Im nuklearen Teil eines Kernkraftwerks wird also durch Kernspaltung Wärme erzeugt. Der zweite Teil eines Kernkraftwerks unterscheidet sich wenig von jenem eines anderen Kraftwerks, z. B. eines Gaskraftwerks: Die Wärme wird zum Erhitzen von Wasser verwendet, das Wasser verdampft, und mit dem Dampf werden Turbinen angetrieben, die wiederum Strom erzeugen. Hier wird also Wärme in elektrischen Strom umgewandelt.

Alle Kernkraftwerke in der Schweiz arbeiten mit sogenannten Leichtwasserreaktoren. In diesen hat das Wasser noch eine zweite Funktion: Es bremst die Neutronen ab und hält sie damit im richtigen Geschwindigkeitsbereich, so dass die Kettenreaktion kontrolliert weiterlaufen kann (fehlt das Wasser, hört die Kettenreaktion auf).

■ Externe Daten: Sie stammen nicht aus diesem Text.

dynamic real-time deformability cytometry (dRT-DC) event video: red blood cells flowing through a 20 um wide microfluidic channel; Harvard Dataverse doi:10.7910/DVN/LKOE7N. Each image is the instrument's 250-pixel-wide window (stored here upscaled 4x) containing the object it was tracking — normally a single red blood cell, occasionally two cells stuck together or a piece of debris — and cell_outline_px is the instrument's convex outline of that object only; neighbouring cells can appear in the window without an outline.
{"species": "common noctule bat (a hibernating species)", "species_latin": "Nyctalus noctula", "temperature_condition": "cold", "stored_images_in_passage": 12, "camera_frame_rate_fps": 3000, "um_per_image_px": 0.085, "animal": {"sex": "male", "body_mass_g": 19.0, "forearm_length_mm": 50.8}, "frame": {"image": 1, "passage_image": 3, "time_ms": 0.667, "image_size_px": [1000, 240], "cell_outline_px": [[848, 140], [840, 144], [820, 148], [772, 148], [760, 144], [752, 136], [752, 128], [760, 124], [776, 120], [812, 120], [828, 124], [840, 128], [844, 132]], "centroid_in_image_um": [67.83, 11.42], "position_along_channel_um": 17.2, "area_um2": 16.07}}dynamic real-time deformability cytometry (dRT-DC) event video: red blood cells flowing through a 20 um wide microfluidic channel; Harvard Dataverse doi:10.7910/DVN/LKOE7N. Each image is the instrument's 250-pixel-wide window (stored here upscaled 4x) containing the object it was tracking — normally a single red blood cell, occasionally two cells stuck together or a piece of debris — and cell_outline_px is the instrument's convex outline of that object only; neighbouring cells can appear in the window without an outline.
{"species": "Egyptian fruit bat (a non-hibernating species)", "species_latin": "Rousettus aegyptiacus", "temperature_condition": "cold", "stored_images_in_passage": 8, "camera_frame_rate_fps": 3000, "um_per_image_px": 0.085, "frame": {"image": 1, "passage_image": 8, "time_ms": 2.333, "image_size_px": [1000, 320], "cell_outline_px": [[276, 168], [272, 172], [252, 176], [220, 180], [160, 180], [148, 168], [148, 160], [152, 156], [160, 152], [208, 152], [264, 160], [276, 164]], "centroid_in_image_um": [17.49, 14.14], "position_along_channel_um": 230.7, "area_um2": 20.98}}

Es gibt zwei Typen von Leichtwasserreaktoren, die du auf einem virtuellen Rundgang online genauer anschauen kannst: den Siedewasserreaktor und den Druckwasserreaktor.

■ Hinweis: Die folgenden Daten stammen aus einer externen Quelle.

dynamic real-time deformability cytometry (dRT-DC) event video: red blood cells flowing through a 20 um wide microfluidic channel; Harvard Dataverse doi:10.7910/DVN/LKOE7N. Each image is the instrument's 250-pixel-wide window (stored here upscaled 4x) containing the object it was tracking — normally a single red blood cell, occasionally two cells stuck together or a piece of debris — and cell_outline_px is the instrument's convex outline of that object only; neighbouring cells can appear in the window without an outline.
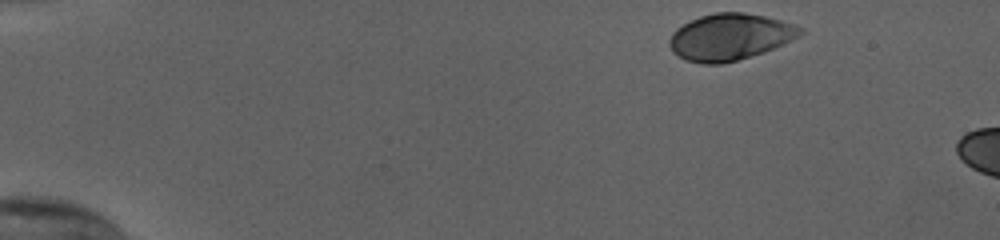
{"species": "human", "species_latin": "Homo sapiens", "temperature_condition": "cold", "stored_images_in_passage": 12, "camera_frame_rate_fps": 3000, "um_per_image_px": 0.085, "donor": {"sex": "female"}, "frame": {"image": 1, "passage_image": 1, "time_ms": 0.0, "image_size_px": [1000, 240], "cell_outline_px": [[804, 32], [764, 52], [736, 60], [720, 64], [700, 64], [684, 60], [672, 52], [668, 44], [668, 40], [672, 32], [676, 28], [700, 16], [716, 12], [744, 12], [764, 16], [796, 24], [804, 28]], "centroid_in_image_um": [61.99, 3.14], "position_along_channel_um": 23.0, "area_um2": 35.37}}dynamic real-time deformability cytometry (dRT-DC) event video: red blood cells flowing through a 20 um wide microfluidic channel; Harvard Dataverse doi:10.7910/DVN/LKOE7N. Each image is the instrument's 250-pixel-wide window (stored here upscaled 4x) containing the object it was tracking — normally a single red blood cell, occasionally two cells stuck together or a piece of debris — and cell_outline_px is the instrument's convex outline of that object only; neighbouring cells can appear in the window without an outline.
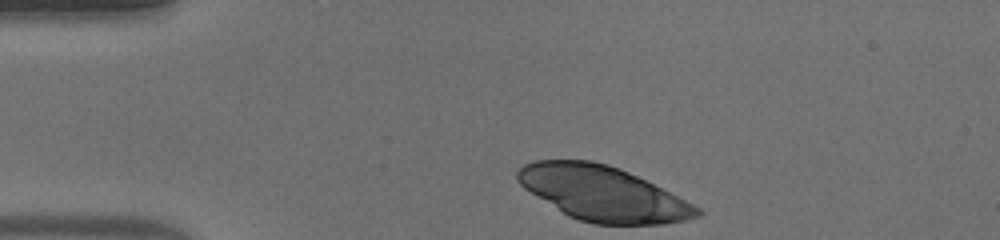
{"species": "human", "species_latin": "Homo sapiens", "temperature_condition": "warm", "stored_images_in_passage": 16, "camera_frame_rate_fps": 3000, "um_per_image_px": 0.085, "donor": {"sex": "male"}, "frame": {"image": 1, "passage_image": 1, "time_ms": 0.0, "image_size_px": [1000, 240], "cell_outline_px": [[704, 212], [700, 216], [684, 220], [664, 224], [592, 224], [568, 216], [524, 188], [516, 180], [516, 172], [524, 164], [536, 160], [592, 160], [608, 164], [620, 168], [700, 208]], "centroid_in_image_um": [51.2, 16.44], "position_along_channel_um": 33.8, "area_um2": 56.64}}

Mehr über die Produktion und Verwendung von Uran findest du im Faktenblatt „Uran“ des Nuklearforums Schweiz.

Aufwendige Technologie

Eine weitere Einrichtung zur Kontrolle der Spaltungsreaktion (wie auch zum An- und Abschalten des Reaktors) sind die Steuerstäbe. Sie bestehen aus einem Material, das freie Neutronen absorbiert. Zwischen die Brennelemente geschoben, fangen sie die Neutronen ab und verhindern, dass weitere Uranatome zerstört werden. Doch auch wenn ein Atomreaktor mit Hilfe der Steuerstäbe „abgeschaltet“ worden ist, produzieren die Brennelemente noch während langer Zeit gewaltige Mengen an Restwärme. Sie müssen also weiterhin ständig gekühlt werden, um zu verhindern, dass es zu einer sogenannten Kernschmelze kommt. Dabei würden die Brennelemente und Steuerstäbe bei gewaltigen Temperaturen sozusagen zu einem Klumpen zusammenschmelzen, in dem unkontrollierte atomare Kettenreaktionen wieder von Neuem beginnen könnten.

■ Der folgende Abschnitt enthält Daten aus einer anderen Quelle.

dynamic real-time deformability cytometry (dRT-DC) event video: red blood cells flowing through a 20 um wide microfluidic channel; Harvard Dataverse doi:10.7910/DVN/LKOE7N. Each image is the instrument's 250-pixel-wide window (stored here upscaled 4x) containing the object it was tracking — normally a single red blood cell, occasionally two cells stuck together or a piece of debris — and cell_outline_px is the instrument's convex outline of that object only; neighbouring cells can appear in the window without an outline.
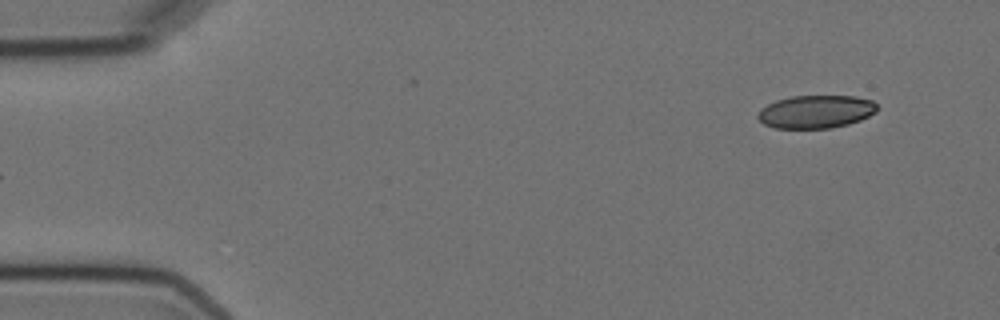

Solche Unfälle sind sehr selten, gehören aber zu den Risiken der Kernenergiegewinnung. Zuletzt war dies im März 2011 nach dem Erdbeben und Tsunami in Japan der Fall. Zwar wurden die Reaktoren von Fukushima sofort abgeschaltet, doch die Kühlsysteme waren für eine solche Naturkatastrophe nicht ausgelegt und fielen aus. Die Kernschmelze in den Reaktoren hatte verheerende Folgen, da sie zu Explosionen führte und grosse Mengen radioaktiver Strahlung in die Umwelt freigesetzt wurden.

Bei der Spaltung des Urans entstehen radioaktive Abfallprodukte, aber auch neue radioaktive Elemente, die weiter verwendet werden könnten. Manche der Uran238-Atome nehmen nämlich ein Neutron auf und zerfallen dann zu Plutonium. Auch Plutonium eignet sich als Brennstoff in einem Atomkraftwerk. Die Aufreinigung des Plutoniums und des unverbrannten Urans ist aber sehr kostspielig. Deshalb werden die radioaktiven Reste der Brennelemente meist nur gelagert und nicht wieder aufbereitet. Dies bedeutet allerdings, dass ein sehr sicherer Lagerort geschaffen werden muss, da die Brennelemente noch Zehntausende von Jahren Strahlung abgeben.